==== Passage for review ====
Rewind...Can I Try a Second Time! | Teen Ink

Rewind...Can I Try a Second Time!

August 25, 2010
By lilgeek SILVER, Kansas City, Missouri
lilgeek SILVER, Kansas City, Missouri
5 articles 0 photos 0 comments

Favorite Quote:
"Changes can come from the power of many, but when the many come to together to form that which is invinsible...it is the power of one voice, one community, one idea....the awesome Power of One!---unknown


From the moment Adam and Eve were ashamed of their nakedness; sexual temptation has been an issue; the constant battle to stay a virgin is nothing new. So let’s say you may have already had sex, maybe you tried toeing the line between keeping your V-Card and becoming sexually active by performing both sex and questionable sexual acts. Often teens rush through the steps of intimacy before they are ready and before they know it they have lost their sexual purity. But when you think about, what does having sex at our age really do for you? Uuh, clear up you acne, brighten your smile, cause stress about whether or not you have condom, when you’re in the mood? Has you up at night wondering if your partner has an STD. Sends you into panic when you may have forgot to take your birth control pill a few days ago and now you’re a week late. Nah, none of those! It’s the news that your girlfriend is pregnant…guess what? It’s yours! Does having sex produce anything positive in your life? What’s the true reason behind you having sex? When it’s over do you feel loved or just used? (Ladies we do have a tendency to confuse the two…think hard about that question.)
If you’re looking for answers to these questions you may want to reconsider your sexual status. Some teens believe that once you have made the choice to become sexually active, that it has to be a permanent life style and that their purity can’t be restored. Well, I have some news for you! If you’re not happy with living a promiscuous life, constantly being involved in sexual activities and fighting a fearful battle of contacting disease or pregnancy. Then leave your sexual past behind because there is an escape and it’s called “Second Chance Purity”
Allow me to explain. The meaning of abstinence is to refrain from a certain behavior and yes, there are other safe sex practices but abstinence is 100% effective in preventing both pregnancy and disease. Sexual purity, on the other hand, is the state of knowing about sex, the mind, body and spirit and living a life free from sexual actions and tempting environment. “Second Chance Purity” can’t re-new your V-Card, but can change your attitude, the way you view yourself and others, bad habits and heal old wounds. Don’t let the word ABSTINENCE scare you, many teens as well as some adults believe that abstinence is over rated. Well stats’ say that sexual activity has dropped 9% in the past 10years due to ABSTINENCE education and here’s the kicker 27% of 9th-12th grade teens who used to be sexually active are now practicing “Second Chance Purity”. Also, 70% of those teens who have had sex stated they now wish they would have waited.
Facts about Abstinence:
1.
Not everyone is having sex!
2.
Teens don’t think it is embarrassing to say that they are virgins.
3.
It’s about learning how to think, before you do that makes this option work for you

Renewing your virginity may not be easy, it may require some serious changes…but the continuation of being sexually involved may ignite some drastic life changes too. Understand, your physical virginity may be lost, but virginity is more than just a physical state. So how do you embark upon this difficult journey?
1.)
Decide What You Want to Do About Sex, this is important. Think about it at a time when you are feeling clearheaded, knowledgeable and good about yourself. Be clear about your reasons for wanting to practice “Second Chance Purity”. This way, if you find yourself in a sexual situation, it helps to be able to remind yourself why you made the decision to be abstinent. For encouragement discuss your decision with parents, teachers or a teen friend who is practicing “Sexual Purity”.
==== Entries provided ====
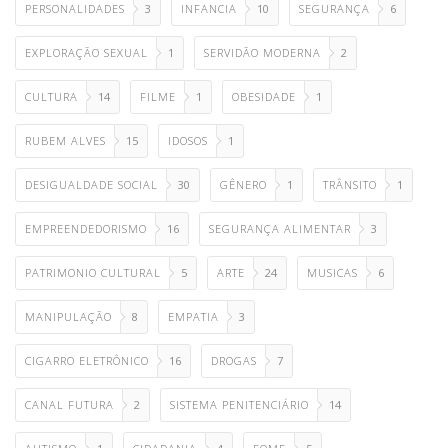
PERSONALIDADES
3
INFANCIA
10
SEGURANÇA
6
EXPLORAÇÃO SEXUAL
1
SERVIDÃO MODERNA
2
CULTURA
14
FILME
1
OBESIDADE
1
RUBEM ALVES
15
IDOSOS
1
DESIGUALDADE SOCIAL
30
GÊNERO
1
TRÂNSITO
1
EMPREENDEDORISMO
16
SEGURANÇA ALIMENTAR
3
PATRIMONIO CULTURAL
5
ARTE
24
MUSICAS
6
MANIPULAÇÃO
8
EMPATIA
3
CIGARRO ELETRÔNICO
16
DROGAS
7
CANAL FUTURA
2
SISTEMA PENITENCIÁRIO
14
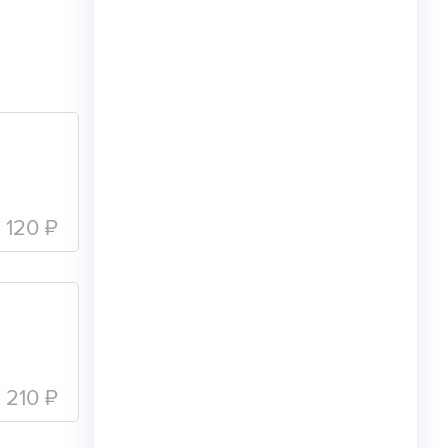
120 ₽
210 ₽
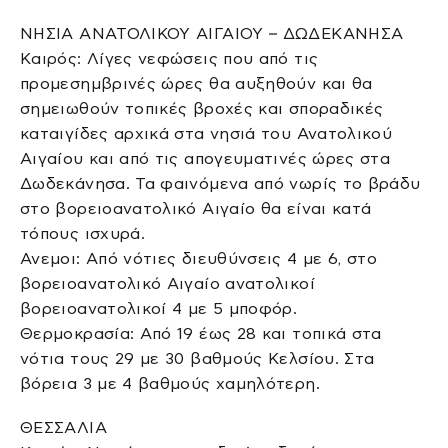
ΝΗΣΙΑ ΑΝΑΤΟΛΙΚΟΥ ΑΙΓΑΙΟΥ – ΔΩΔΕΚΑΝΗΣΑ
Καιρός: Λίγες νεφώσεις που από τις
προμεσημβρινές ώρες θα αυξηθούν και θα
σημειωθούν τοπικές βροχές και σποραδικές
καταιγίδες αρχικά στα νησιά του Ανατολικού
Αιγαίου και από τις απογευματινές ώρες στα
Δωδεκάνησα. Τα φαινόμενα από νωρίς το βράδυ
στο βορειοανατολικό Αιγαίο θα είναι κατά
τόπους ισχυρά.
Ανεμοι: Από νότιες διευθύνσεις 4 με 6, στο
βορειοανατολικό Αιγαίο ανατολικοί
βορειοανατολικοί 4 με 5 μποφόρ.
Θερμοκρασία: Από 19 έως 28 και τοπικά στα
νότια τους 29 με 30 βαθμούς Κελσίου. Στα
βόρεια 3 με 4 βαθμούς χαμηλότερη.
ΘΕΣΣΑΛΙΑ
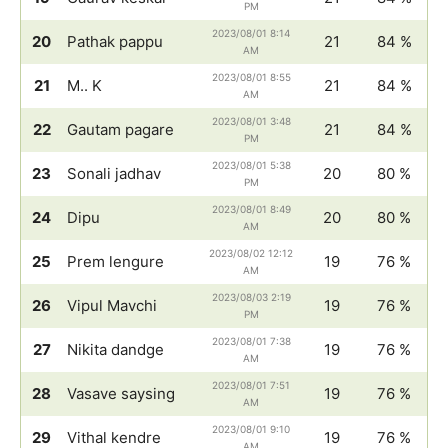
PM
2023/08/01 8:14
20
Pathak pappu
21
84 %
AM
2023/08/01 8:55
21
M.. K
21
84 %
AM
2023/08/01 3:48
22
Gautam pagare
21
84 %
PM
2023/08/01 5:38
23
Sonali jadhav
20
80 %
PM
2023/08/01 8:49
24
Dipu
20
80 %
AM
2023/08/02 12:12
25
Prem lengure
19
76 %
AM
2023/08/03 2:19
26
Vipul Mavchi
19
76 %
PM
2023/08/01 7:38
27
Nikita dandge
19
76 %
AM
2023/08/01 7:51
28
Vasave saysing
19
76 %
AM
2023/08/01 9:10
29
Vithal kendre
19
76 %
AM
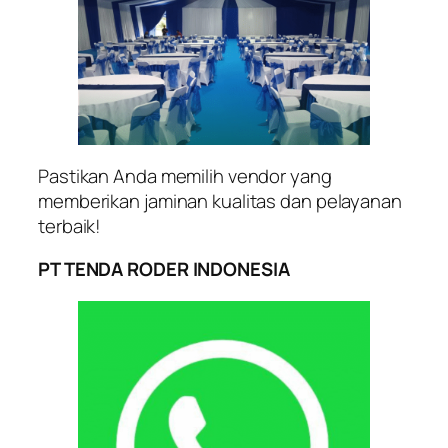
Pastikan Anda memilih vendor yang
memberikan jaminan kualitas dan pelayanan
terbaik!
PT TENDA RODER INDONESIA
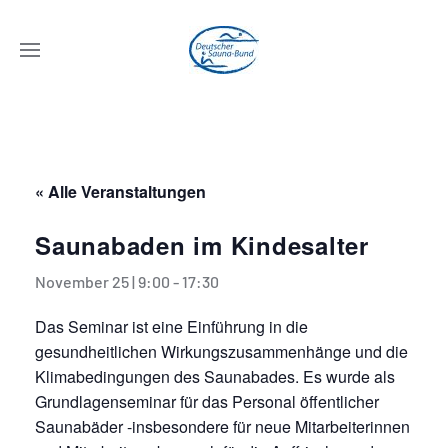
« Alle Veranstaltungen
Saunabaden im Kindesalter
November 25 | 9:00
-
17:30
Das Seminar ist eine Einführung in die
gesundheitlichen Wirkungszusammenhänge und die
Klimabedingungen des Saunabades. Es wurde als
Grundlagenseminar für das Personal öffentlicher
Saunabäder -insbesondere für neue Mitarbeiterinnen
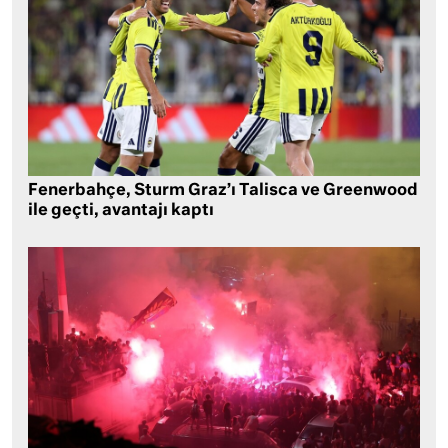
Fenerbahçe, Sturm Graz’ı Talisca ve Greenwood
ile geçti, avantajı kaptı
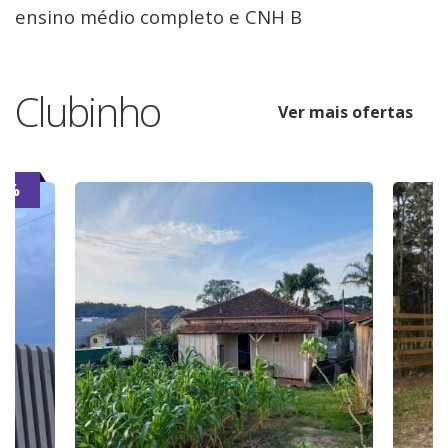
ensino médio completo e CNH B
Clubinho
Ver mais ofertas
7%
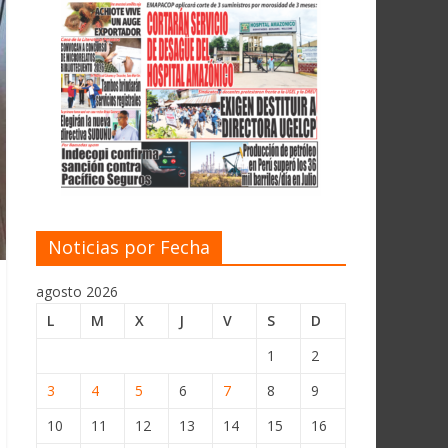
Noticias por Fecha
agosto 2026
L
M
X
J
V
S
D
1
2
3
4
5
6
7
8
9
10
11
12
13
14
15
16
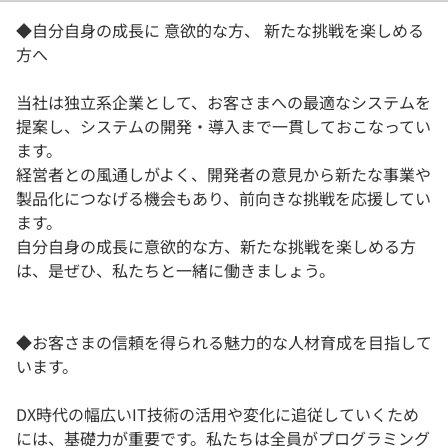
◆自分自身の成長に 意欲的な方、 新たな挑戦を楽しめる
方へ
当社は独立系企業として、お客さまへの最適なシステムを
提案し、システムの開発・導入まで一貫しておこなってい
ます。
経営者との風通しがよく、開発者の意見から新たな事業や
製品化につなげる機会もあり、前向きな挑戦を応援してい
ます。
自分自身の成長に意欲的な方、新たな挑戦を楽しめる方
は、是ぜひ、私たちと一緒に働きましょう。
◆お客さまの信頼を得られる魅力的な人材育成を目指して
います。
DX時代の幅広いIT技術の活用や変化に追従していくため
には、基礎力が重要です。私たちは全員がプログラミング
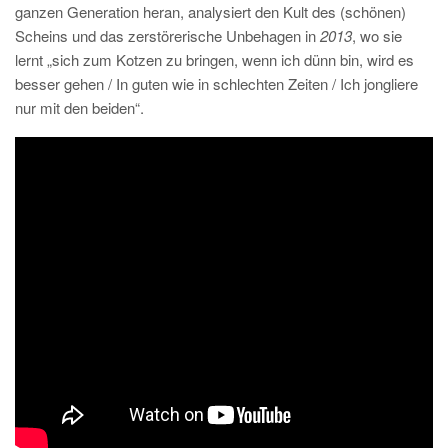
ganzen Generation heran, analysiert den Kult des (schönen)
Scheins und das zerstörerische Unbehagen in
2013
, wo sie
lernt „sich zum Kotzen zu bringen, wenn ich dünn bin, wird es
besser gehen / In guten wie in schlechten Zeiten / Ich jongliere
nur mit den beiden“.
====
» **Activity list**
1) According to the essay on second chance purity, what percentage of 9th-12th grade teens who used to be sexually active now practice "Second Chance Purity"?
2) Write a continuation of the essay on second chance purity, picking up after its last sentence.
These entries were drawn from a separate source.

» **Answers per task**
1) 27%

2)
2.)
Do not rush intimacy. There are several levels of intimacy that eventually lead to intercourse. It is best to understand sexual emotions and define the line before crossing it. Once teens have experienced sexual touching it is often difficult to restrain from sexual intimacy.
3.)
Work on friendships that can evolve into meaningful relationships, get to know your girlfriend or boyfriend on a non-intimate level. Get to know each other as people and work to understand each others beliefs and feelings.
4.)
Inspire your friends or you boyfriend/girlfriend to also strive for “Second Chance Purity”. If they are hurting and not helping your journey then it might require the breakup of a close relationship and the abandoning of friends. In order to renew YOUR virginity.

For some teens practicing “Second Chance Purity” means waiting until marriage, for others, waiting until they've found a committed partner or a serious long-term relationship once they are out of high school. Whatever your reason for wanting to change your sexual lifestyle, it is important for you to know a change is possible…you can choose not to be sexually active...You can always say "no," even if you've said "yes" before.



From a religious or moral point of view, sex is a beautiful thing. It is not a contact sport or recreational activity; it is designed to bring two people together as one union. In almost all religions rather Catholic, Protestant, Hindu or any other moral belief sexual purity has not lost its value or importance as an option. Proverbs 5:16 (NIV) states “Why should you spill water of your springs in the street, by having sex with just anyone?” Your response may be…that he or she is not just anyone they are my boyfriend/girlfriend and we are in love, then ask yourself is that love anything like 1Corintinas 13: 4-7 (NIV)? “Patient…kind…is not jealous…boastful or proud…keeps no records of being wronged?” And last whether or not you are a person of faith know this… that your body is priceless.
An Important Fact: When all is said and done, research shows that parents have more impact on their teen's sexual decision making than any other influences- including their peers! Parents should be the primary sex educators in our lives and play a “KEY” role in influencing our behavior and attitude about the subject.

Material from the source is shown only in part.